> [Okuma parçası]:
Çalışma, etki, tepki ve terkib üzerine kurulu tarihi tecrübenin en yoğun yüzyılında (XIX. yy) insanın, tabiatla ve hemcinsleriyle olan mücadelesine odaklanmıştır. Sömürgecilik olarak sürdürülen bu savaş, sadece büyük kazançlara kapı aralamış ancak aralanan kapıdan içeriye davetsiz misafir şeklinde tarif edebileceğimiz salgın hastalıklarda girmiştir. Sömürgecilik ve salgın hastalık ilişkisinden doğan kayıpları asgariye indirgemek maksadına matuf çözüm arayışları da daha korkusuz bir dünya inşa etmek yerine daha fazla kâr düzenin ihdasına yönelik bir çabaya ortam hazırlamıştır. Bu ortamın ön karakollarını ise karantina usulü oluşturmuştur.

> [İşlenecek girdiler]:
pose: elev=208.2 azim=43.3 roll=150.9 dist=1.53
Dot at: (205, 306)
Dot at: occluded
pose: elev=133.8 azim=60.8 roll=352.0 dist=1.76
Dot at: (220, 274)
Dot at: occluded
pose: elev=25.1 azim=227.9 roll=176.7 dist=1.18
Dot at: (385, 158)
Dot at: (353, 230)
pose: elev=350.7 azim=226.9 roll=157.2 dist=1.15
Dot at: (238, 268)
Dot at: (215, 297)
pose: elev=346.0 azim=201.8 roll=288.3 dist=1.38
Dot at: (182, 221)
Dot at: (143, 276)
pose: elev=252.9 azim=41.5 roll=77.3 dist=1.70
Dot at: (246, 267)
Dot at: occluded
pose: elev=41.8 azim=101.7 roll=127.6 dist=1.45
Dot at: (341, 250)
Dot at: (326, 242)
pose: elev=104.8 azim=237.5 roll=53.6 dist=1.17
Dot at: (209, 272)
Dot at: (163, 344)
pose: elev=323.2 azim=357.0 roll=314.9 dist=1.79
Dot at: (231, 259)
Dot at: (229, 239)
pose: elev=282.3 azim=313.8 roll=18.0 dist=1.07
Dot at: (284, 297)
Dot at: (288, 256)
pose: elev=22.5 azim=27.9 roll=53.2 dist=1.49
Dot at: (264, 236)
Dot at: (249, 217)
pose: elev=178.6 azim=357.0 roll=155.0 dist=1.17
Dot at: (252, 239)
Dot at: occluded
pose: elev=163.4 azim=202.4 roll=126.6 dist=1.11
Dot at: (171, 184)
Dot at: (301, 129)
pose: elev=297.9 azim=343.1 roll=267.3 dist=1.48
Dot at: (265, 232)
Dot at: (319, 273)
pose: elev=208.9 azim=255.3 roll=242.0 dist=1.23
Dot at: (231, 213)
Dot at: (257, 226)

> [Belirtilen amaç 1]: Lütfen girdilerde "pose: elev=346.0 azim=201.8" ifadesini içeren satırdan girdilerin sonuna kadar her şeyi, boş satırları atlayıp her satır için bir dize olacak biçimde JSON listesi olarak düzenleyin.
> [Belirtilen amaç 2]: Sömürgecilik ve salgın hastalıklar üzerine olan metni kaldığı yerden devam ettirin.
Metin ile girdiler arasında hiçbir bağ yoktur.

> [Yazılı cevap 1]:
[
  "pose: elev=346.0 azim=201.8 roll=288.3 dist=1.38",
  "Dot at: (182, 221)",
  "Dot at: (143, 276)",
  "pose: elev=252.9 azim=41.5 roll=77.3 dist=1.70",
  "Dot at: (246, 267)",
  "Dot at: occluded",
  "pose: elev=41.8 azim=101.7 roll=127.6 dist=1.45",
  "Dot at: (341, 250)",
  "Dot at: (326, 242)",
  "pose: elev=104.8 azim=237.5 roll=53.6 dist=1.17",
  "Dot at: (209, 272)",
  "Dot at: (163, 344)",
  "pose: elev=323.2 azim=357.0 roll=314.9 dist=1.79",
  "Dot at: (231, 259)",
  "Dot at: (229, 239)",
  "pose: elev=282.3 azim=313.8 roll=18.0 dist=1.07",
  "Dot at: (284, 297)",
  "Dot at: (288, 256)",
  "pose: elev=22.5 azim=27.9 roll=53.2 dist=1.49",
  "Dot at: (264, 236)",
  "Dot at: (249, 217)",
  "pose: elev=178.6 azim=357.0 roll=155.0 dist=1.17",
  "Dot at: (252, 239)",
  "Dot at: occluded",
  "pose: elev=163.4 azim=202.4 roll=126.6 dist=1.11",
  "Dot at: (171, 184)",
  "Dot at: (301, 129)",
  "pose: elev=297.9 azim=343.1 roll=267.3 dist=1.48",
  "Dot at: (265, 232)",
  "Dot at: (319, 273)",
  "pose: elev=208.9 azim=255.3 roll=242.0 dist=1.23",
  "Dot at: (231, 213)",
  "Dot at: (257, 226)"
]

> [Yazılı cevap 2]:
Karantina daireleri, insanları, tehdit eden salgın hastalıklardan muhafaza etmek amacından ziyade üretenleri ve tüketenleri koruma kaygısıyla şehirlerin ve ülkelerin bağlantı noktalarına konumlandırılmıştır. Dönemin sömürge imparatorluğu olan İngiltere’nin, politik tavır ve davranışlarını iktisadi kaygılar üzerinden kurumsallaştırması bu tespitin önemli ip uçlarındandır.
Araştırmada, sömürge ve salgın hastalık arasındaki ilişkiyi ve bu süreçte karantina usulünün misyonu incelenmeye çalışılmıştır. Çalışmanın ip uçları, konuyla alakalı kaleme alınmış ikincil kaynaklar üzerinden takip edilerek arşivden elde edilen birçok belge ile birleştirilmeye çalışılmıştır.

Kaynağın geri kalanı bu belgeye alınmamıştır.